About a year went by with no gaming. In a state of shock, I guess. Then I decided to pick through the shattered remains of Game and I realised I still had something. I just needed to knock all the pieces into a consistent shape. But what shape? Here was a golden opportunity to make something big, bold and (for me) entirely new. Some of my favourite gaming experiences are from my teenage years (1980s). This includes Gamma World (LOVED THAT!!) and Warhammer fantasy roleplay with CoC scenarios. I also adore the Mad Max movies and wider concept behind them. Those ingredients came together and ignited the spark that led to the idea of taking my “shared universe” through an apocalyptic event. And why not a Mythos instigated
apocalypse? Hastur is such an incredible chunk of badness. Hard to define. Impossible to pin down. Insidious and infectious. I’ve stated that I think Hastur was a creation of Nyarlathotep intended to wreak madness and suffering on Humankind; but that it actually evolved beyond the original boundaries and now it is something that even Nyarlathotep fears (in a way that only Outer Gods can experience what we define as fear).

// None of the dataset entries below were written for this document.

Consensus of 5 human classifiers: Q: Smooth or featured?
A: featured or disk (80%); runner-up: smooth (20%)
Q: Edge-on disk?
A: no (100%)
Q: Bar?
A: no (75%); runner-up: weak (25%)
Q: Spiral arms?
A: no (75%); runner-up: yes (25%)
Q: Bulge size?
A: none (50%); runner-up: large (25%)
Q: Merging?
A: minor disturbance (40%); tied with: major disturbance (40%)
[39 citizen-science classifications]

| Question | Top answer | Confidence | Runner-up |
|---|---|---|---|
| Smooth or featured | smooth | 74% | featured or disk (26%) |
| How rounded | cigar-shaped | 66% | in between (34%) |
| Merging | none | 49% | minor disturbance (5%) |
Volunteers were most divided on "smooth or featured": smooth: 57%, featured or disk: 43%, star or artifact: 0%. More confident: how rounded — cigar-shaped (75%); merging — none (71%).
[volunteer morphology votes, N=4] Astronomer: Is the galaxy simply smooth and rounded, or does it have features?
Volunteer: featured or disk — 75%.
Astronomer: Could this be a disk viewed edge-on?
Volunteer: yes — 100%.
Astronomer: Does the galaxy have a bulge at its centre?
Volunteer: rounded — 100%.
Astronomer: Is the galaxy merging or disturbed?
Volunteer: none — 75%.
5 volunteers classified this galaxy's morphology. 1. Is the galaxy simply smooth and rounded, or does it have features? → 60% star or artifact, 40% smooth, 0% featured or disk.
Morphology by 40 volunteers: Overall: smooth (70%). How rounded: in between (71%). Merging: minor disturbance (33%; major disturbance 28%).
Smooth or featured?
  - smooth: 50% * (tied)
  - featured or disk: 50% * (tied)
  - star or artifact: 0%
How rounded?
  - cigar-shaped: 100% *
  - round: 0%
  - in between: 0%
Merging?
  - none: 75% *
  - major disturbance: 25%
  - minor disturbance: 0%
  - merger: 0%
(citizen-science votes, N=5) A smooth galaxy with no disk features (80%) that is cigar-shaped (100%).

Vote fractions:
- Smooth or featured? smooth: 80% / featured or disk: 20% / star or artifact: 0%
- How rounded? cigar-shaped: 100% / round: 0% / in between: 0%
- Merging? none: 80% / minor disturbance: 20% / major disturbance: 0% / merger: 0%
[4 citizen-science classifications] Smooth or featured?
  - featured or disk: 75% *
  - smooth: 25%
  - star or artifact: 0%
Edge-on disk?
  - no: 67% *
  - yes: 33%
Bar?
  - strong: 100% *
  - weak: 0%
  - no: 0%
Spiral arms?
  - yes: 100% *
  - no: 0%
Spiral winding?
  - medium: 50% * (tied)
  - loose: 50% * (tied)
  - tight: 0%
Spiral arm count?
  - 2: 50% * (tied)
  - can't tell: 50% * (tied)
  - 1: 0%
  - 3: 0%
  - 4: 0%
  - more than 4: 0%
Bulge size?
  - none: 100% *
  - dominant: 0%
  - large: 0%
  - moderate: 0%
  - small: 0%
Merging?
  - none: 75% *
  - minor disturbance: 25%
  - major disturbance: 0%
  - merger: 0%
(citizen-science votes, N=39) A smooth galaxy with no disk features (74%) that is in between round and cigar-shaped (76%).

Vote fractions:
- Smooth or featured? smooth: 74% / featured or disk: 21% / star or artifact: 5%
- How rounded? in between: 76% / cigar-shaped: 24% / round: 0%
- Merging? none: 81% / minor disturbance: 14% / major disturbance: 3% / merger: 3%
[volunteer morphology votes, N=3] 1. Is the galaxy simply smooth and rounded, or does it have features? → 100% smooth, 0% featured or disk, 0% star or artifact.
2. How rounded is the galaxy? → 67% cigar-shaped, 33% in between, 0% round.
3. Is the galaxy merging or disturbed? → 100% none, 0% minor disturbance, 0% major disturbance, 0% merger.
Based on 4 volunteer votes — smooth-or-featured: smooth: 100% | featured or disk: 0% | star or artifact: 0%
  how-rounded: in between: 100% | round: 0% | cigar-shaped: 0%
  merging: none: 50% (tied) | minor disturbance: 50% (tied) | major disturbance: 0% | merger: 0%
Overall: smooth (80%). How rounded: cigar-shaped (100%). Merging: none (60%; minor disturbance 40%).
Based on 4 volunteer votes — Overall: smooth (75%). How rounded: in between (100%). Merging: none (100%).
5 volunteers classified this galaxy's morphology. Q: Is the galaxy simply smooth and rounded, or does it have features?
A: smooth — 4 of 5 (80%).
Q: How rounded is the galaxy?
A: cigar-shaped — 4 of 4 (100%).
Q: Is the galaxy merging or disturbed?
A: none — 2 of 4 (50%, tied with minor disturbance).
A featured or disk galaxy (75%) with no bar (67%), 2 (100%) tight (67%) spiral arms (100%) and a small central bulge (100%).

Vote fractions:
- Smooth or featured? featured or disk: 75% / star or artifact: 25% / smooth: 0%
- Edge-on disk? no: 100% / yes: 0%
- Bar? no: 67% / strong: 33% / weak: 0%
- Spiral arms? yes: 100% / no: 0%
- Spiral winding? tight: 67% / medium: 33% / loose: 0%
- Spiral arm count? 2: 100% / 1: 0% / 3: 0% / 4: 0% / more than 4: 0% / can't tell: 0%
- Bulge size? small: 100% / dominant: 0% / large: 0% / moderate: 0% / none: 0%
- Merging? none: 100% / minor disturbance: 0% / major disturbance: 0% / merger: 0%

So. One day the people of Earth wake up and those in the area of Southern Europe and North Africa witness a Yellow Dawn. It is the culmination of years of dark deeds by agents of the Mythos. People start to die. Some just get sick, slip into a coma and when they wake-up, they’ve changed: at a molecular level. Those that don’t commit suicide or get lynched by frightened mobs become the start of a new race. Part
human, part something else. But then another pathogen, a second wave, emerges from the impact sites around Europe and North Africa and this is much, much worse. People think zombies. They see these shrieking, snarling, flesh eating carriers of the Infection – but it’s a misnomer based on popular culture and movies and video games.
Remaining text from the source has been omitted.